▶ [DATA FOR THE TASK]
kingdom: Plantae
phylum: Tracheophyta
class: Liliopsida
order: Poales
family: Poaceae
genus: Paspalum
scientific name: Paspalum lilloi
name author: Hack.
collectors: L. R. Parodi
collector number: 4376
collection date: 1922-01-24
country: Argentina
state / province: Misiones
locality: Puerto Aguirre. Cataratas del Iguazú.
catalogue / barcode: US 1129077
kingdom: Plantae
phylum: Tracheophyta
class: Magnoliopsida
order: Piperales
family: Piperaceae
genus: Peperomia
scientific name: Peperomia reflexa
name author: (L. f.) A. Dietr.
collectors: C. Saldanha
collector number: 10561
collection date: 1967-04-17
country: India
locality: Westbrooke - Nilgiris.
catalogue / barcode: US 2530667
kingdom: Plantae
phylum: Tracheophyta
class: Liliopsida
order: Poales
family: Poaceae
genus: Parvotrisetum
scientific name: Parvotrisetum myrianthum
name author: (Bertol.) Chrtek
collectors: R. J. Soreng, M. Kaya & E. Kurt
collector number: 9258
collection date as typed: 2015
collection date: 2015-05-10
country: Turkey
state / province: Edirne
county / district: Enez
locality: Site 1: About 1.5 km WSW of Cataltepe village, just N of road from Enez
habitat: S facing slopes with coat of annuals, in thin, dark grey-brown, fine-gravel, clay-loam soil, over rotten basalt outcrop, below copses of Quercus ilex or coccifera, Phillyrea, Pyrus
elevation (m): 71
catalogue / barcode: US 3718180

▶ [WHAT IS EXPECTED] Count the lines in the items above that contain the string "catalogue". Give only the number.

▶ [SOLVED PROBLEM] 3